Uno dei primi progetti in questo campo è stato il polpo robot “Octopus”; una piccola macchina subacquea, dotata di quattro tentacoli morbidi per svolgere varie funzioni. Un’idea tutta italiana, sviluppata dalla Scuola Superiore Sant’Anna di Pisa. Octopus ha messo in luce l’enorme versatilità della struttura “a polpo” applicata ai robot molli, capace di adattasi alle più diverse funzioni. A partire da questo prototipo, in pochissimi anni, è stato sviluppato un innovativo robot chirurgo a forma di tentacolo, frutto del progetto “Stiff-Flop”; il suo braccio, estremamente flessuoso e preciso, può entrare nel corpo umano aggirando gli organi senza danneggiarli, fino ad arrivare al punto da operare. Proprio come un tentacolo di polpo, nel suo tragitto è in grado di cambiare forma e grado di rigidità, allungandosi e accorciandosi di conseguenza. Stavolta l’invenzione si deve agli sforzi combinati della Scuola Sant’Anna di Pisa e del King’s College di Londra.

I robot molli hanno suscitato molto interesse in ambito clinico e scientifico: non essendo rigidi come le macchine metalliche, possono afferrare e manipolare oggetti con maggiore delicatezza, e posseggono una più ampia libertà di movimento. Oltre che nelle sale operatorie, potranno in futuro essere usati per studi ed esplorazioni sottomarine, o addirittura nelle missioni spaziali.

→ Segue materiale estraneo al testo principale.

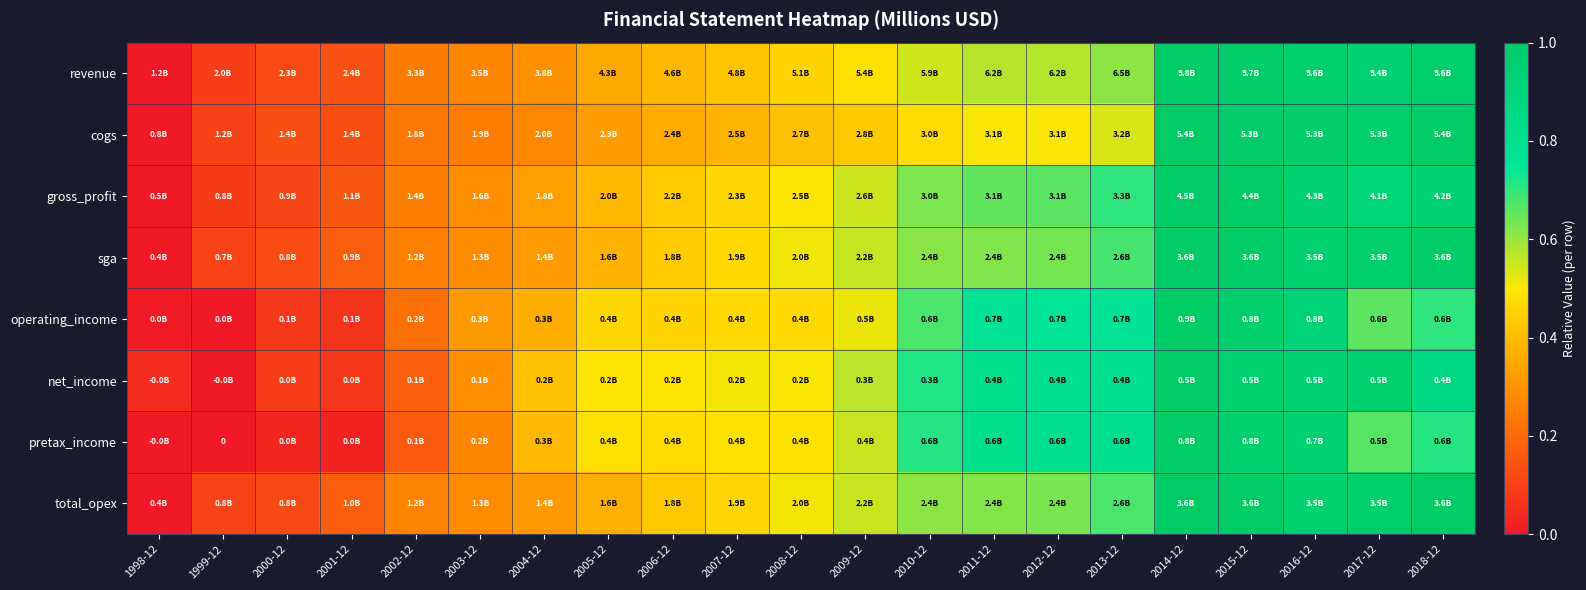

The cogs series shows 1.0 at 2014-12. True or false?

True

Per questo motivo il “muscolo 3D” sviluppato dal team di Hod Lipson rappresenta un ulteriore e importante passo avanti. Gli attuali robot molli, infatti, sono sì snodabili, ma richiedono degli apparecchi accessori piuttosto ingombranti per funzionare: alcuni bracci, per esempio, devono essere collegati ad un compressore che gli fa cambiare forma e regola la rigidità.

Il nuovo muscolo invece funziona in modo più pratico; fatto con una speciale matrice di silicone, costellata di microbolle piene di etanolo, può essere azionato con una semplice corrente elettrica. E’ un costrutto meno ingombrante, più forte e più preciso di quelli attualmente in uso.

Secondo Aslan Miriyev, uno dei ricercatori coinvolti ”è il materiale artificiale più vicino a un muscolo naturale mai ottenuto”. Ora il prossimo passo sarà associarlo all’intelligenza artificiale per controllarne il movimento.